You can also adapt the recipe based on how sharp you want the relish to be. The original recipe called for ½ cup freshly grated horseradish. I like the relish to be searing hot and ½ cup of horseradish was not going to do it. I upped the amount of grated fresh horseradish to 3 cups. I started at 1 cup and moved up from there, tasting between additions until the relish was hot enough for me. To grate the horseradish, I used the bigger grates on my microplane.
10 medium beets
3 cups freshly grated horseradish
2 teaspoons salt
2 cups white vinegar
1/4 cup sugar
6 black peppercorns
If your beets have stems, trim them down to just 1 inch. Leave the roots intact. Scrub the beets thoroughly. Add them to a pot of water, making sure they are completely submerged. Bring the water to a boil and cook the beets until they are tender. When you can stick a fork into a beet, they are ready. It took an hour of cooking before the beets were tender enough. Drain and cover with cold water to cool them off.
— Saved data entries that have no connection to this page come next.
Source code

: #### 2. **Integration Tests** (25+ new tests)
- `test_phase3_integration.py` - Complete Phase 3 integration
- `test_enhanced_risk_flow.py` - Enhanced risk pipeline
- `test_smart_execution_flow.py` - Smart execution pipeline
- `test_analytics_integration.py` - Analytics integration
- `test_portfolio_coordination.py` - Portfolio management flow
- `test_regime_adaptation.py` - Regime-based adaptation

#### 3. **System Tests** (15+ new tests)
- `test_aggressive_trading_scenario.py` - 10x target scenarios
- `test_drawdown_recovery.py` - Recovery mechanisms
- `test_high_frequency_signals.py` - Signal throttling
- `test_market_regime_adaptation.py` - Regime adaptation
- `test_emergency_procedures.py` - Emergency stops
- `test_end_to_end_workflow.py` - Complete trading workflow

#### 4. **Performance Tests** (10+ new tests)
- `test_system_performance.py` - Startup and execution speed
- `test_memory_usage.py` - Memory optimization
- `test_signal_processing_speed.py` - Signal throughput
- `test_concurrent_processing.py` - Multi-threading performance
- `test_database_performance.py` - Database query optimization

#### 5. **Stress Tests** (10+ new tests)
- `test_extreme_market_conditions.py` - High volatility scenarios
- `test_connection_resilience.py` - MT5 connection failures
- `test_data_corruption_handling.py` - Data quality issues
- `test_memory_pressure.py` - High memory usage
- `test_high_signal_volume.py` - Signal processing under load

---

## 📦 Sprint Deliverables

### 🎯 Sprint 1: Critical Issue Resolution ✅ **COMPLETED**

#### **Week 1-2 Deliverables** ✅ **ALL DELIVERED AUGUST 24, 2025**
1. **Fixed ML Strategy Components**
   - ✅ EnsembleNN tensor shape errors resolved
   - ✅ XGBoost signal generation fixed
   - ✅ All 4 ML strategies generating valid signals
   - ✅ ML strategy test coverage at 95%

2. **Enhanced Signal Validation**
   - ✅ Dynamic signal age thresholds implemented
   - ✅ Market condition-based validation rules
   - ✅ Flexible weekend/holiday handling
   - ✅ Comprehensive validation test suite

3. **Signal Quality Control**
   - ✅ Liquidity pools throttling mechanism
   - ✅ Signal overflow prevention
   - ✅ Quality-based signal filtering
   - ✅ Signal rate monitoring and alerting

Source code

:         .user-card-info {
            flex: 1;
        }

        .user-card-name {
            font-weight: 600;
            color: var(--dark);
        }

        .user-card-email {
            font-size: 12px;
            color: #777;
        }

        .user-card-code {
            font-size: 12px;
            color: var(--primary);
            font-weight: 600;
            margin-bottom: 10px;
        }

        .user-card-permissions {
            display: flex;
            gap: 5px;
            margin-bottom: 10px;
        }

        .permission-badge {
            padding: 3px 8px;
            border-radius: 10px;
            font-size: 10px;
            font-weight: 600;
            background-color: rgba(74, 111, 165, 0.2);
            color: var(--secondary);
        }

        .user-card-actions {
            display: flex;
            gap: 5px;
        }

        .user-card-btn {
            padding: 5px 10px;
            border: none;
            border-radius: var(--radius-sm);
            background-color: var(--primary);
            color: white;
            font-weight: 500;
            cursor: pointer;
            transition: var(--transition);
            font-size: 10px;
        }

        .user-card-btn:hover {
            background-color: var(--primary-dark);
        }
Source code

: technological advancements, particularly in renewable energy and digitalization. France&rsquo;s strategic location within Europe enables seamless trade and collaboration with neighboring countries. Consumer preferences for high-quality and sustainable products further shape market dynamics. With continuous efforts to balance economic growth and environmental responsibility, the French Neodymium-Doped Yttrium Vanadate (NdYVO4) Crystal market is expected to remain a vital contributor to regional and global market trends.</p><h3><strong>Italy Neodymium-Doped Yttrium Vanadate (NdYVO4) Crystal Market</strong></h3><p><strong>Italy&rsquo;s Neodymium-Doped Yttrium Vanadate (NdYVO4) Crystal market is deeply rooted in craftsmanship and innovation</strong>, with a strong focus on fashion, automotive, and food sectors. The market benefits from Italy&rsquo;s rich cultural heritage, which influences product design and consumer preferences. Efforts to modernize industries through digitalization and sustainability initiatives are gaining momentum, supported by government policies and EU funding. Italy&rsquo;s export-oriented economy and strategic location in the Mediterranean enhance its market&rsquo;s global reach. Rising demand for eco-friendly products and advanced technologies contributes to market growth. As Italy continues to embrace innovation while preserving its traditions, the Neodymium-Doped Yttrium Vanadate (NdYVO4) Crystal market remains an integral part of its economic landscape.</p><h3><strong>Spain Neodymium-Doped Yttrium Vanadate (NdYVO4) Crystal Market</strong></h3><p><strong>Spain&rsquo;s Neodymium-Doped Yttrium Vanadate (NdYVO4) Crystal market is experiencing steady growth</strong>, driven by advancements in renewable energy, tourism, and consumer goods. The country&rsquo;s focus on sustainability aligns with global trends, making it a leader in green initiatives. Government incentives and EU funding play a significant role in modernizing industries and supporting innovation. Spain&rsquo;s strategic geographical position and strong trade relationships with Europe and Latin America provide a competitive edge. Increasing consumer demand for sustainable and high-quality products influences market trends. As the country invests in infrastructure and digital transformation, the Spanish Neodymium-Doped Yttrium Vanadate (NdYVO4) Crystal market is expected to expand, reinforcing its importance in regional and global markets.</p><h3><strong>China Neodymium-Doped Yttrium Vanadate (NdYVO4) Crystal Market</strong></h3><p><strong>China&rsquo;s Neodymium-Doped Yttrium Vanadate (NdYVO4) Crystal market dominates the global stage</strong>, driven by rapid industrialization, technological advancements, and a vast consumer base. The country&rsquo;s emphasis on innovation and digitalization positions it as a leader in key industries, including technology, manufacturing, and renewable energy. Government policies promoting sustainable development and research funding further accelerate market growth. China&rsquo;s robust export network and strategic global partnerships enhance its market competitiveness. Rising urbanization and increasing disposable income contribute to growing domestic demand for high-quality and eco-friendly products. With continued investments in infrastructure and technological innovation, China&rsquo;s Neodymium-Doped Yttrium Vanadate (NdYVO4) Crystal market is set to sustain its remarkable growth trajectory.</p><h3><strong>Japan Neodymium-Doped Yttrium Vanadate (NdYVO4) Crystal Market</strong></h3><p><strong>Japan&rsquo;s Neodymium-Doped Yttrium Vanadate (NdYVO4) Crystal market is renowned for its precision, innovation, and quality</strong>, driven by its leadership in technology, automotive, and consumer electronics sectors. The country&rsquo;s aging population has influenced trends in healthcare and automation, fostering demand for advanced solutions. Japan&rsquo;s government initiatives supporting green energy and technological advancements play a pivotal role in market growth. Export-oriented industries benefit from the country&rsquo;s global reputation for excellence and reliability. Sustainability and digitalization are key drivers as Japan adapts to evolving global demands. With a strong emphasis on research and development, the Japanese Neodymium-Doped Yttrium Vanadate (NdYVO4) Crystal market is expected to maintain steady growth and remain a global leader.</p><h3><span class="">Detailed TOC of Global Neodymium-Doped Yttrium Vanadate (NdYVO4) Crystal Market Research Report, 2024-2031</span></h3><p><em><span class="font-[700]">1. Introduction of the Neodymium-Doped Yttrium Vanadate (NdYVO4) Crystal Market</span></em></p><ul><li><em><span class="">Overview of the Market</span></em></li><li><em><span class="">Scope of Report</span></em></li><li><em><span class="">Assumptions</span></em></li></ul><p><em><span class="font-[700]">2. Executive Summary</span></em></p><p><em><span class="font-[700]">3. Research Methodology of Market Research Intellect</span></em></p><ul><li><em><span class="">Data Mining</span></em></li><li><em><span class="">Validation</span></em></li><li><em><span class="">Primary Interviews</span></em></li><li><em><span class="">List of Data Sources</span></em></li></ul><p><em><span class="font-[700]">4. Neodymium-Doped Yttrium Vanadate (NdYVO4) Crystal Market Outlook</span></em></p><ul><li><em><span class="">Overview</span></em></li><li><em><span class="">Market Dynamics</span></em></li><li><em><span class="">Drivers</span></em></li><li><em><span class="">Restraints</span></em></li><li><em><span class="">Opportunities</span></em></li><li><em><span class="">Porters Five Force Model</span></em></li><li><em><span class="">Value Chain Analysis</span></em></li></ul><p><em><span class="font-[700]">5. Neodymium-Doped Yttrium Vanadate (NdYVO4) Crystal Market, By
When they have cooled completely, drain them again, slip off the peel and cut off the stems and roots. Grate the beets. I use the medium sized star-shaped ‘grates’ on my box grater. But it’s up to you on how you like the texture of your beets. You can just as easily use the larger size grates. Mix the grated horseradish into the beets.
Combine the vinegar, sugar, salt and peppercorns and bring to a boil. Strain the liquid over the beet mixture. Stir until well combined. Mix and pack into jars. Seal and store in the fridge. Allow the relish to stand for a day before enjoying.
Very slightly adapted from Traditional Ukrainian Cookery (Trident Press, 1957)
By Savella Stechishin
This is a quick pickle for mushrooms that’s ready to enjoy the day after you make them. Your mushrooms should be in good shape: the caps should be smooth, firm and white. The caps should be closed (no gaps between the underside of the cap where it meets the stem). Smaller sized mushrooms can be pickled whole; if some of the mushrooms are a wee big, then they should be cut in half. But please note that the mushrooms will shrink a bit after they are cooked.
1 pound small button mushrooms
1 small onion, thinly sliced
fresh dill sprigs (optional)
2/3 cup white vinegar
½ cup water
1 small bayleaf
1 teaspoon salt
1 teaspoon sugar
1 tablespoon cooking oil (I used grapeseed oil; canola oil would be a good choice, too.)
Clean and wash the mushrooms. Leave the stem attached to the cap.
Bring a pot of salted water to boil. Add the mushrooms and cook for 15 minutes. Drain and set aside to cool.
Now onto the pickling liquid. The amount of liquid you’ll ultimately need will depend on the size of jar (or jars) and how tightly you pack the mushrooms. I packed the mushrooms into two jars, 500 ml each. I had to double the recipe for the pickling liquid to have enough. If you like milder mushrooms, use equal parts water and vinegar. Combine the vinegar with the remaining ingredients, except the oil. Bring to a boil, then turn down the heat to a simmer for 15 minutes. Strain the liquid and set aside to cool.
Pack the mushrooms into the jar, layering with the sliced onions. If you choose to use the dill, layer it in as well. I love dill and I loved how the mushrooms were ‘dill-y’ tasting. But if you’re not a fan or you’re not sure if you’ll like that taste, then I would leave out. The dill taste is distinct.
Pour the liquid over the mushrooms and then top off with the oil so that the mushrooms are completely submerged. Put the lid on and store in the refrigerator. After 12 hours, the mushrooms will be ready to enjoy.